═══ Text shown ═══

I try to bring my own bags when shopping and I keep a material fold up bag in my handbag. However the option of a paper bag at a cost is also reasonable for those times you forget

rocky19275
  • 8th Jun 2022 04:51pm

I believe that the banning of plastic bags will only increase the sale of bin bags or similar as most people re-use the bags in their kitchen bins or for transporting goods and paper bags are unsuitable.

There are also times when I would much prefer to put my shopping in a plastic bag, not paper. For example; cold items.

purplesp8y
  • 8th Jun 2022 03:48pm

We need to go back to the future........
I remember shopping with my mum and taking string grocery bags and using cardboard boxes for groceries. All supermarkets would throw their boxes into a section at the front of the store where you could take as many as you wanted (much like Bunnings do now). Then plastic came along and laziness and stupidity set in. Checkouts would use 1 plastic bag for 1 item, double plastic bags, they were a throwaway item with nobody thinking of the future or the environment. Then recycleable plastic bags, slightly better as eventually they'll decompose, but still they were overused.
Would I agree to pay for a paper bag alternative....NEVER. I have never paid for any type of shopping bag. I have reusable cloth/calico bags always in my car. In the rare times I've forgotten to take my bags into the supermarket, I wheel the trolley to my car and pack them into the bags there. I also have a foldup carry bag that clips onto my handbag that I can use when shopping at other retail shops and buy something on the spur of the moment. There really is no excuse for ever paying for a carry bag.
BYO is the way to go plus bring back the humble cardboard box. Leave it in the boot of the car, it will always come in handy.

spinner1
  • 8th Jun 2022 08:24am

The removal of plastic bags appears to be a big win for major retailers as they can now charge for their thicker heavier duty bags, and not about the environment at all. A return to the paper bag and box would not be considered as there is no money in it.

Jean max32080772
  • 8th Jun 2022 08:45am
The removal of plastic bags appears to be a big win for major retailers as they can now charge for their thicker heavier duty bags, and not about the environment at all. A return to the paper bag...

═══ Dataset records ═══

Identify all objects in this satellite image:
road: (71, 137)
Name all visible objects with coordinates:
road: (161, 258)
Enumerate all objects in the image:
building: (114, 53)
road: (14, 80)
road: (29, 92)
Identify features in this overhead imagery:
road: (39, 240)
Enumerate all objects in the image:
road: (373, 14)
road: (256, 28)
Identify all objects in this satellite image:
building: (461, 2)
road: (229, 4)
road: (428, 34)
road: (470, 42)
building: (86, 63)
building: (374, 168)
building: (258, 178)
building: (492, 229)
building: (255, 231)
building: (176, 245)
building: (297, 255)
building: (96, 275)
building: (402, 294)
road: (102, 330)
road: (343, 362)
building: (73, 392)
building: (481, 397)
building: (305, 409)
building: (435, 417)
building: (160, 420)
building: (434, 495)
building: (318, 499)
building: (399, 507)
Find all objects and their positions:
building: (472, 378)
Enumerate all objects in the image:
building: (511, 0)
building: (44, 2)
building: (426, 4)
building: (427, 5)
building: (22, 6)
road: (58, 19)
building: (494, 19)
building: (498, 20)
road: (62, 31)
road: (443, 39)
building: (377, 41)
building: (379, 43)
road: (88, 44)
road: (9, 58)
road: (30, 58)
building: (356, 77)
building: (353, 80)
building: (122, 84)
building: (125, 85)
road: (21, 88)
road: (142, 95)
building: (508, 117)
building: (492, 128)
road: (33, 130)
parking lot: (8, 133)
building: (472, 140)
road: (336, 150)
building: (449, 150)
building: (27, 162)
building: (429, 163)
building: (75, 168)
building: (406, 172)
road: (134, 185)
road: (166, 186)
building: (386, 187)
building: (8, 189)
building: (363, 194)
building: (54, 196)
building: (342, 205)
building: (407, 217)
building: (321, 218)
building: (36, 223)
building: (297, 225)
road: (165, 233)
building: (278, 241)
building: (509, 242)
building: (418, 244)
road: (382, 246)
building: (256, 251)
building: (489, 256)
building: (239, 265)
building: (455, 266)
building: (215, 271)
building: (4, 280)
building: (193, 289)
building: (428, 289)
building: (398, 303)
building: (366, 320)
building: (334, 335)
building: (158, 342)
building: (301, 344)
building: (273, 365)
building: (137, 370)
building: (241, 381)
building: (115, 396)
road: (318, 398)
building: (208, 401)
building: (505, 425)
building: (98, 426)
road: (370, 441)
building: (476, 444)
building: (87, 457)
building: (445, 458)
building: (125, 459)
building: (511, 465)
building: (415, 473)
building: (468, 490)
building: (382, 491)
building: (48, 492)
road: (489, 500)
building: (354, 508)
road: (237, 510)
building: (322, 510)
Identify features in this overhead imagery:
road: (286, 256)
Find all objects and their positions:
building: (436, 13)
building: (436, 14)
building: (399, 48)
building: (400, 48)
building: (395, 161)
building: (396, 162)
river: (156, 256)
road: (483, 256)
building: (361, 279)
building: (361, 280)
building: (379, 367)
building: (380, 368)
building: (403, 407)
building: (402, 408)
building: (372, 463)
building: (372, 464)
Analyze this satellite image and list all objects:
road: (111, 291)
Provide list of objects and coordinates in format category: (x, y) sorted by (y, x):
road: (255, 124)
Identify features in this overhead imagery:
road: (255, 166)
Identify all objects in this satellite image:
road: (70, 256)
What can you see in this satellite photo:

═══

*Task to carry out*.
Please reproduce the part of the shopping-bag comments that begins at the words "I try to bring" and stops after "to the future........".

*Written answer*.
I try to bring my own bags when shopping and I keep a material fold up bag in my handbag. However the option of a paper bag at a cost is also reasonable for those times you forget

rocky19275
  • 8th Jun 2022 04:51pm

I believe that the banning of plastic bags will only increase the sale of bin bags or similar as most people re-use the bags in their kitchen bins or for transporting goods and paper bags are unsuitable.

There are also times when I would much prefer to put my shopping in a plastic bag, not paper. For example; cold items.

purplesp8y
  • 8th Jun 2022 03:48pm

We need to go back to the future........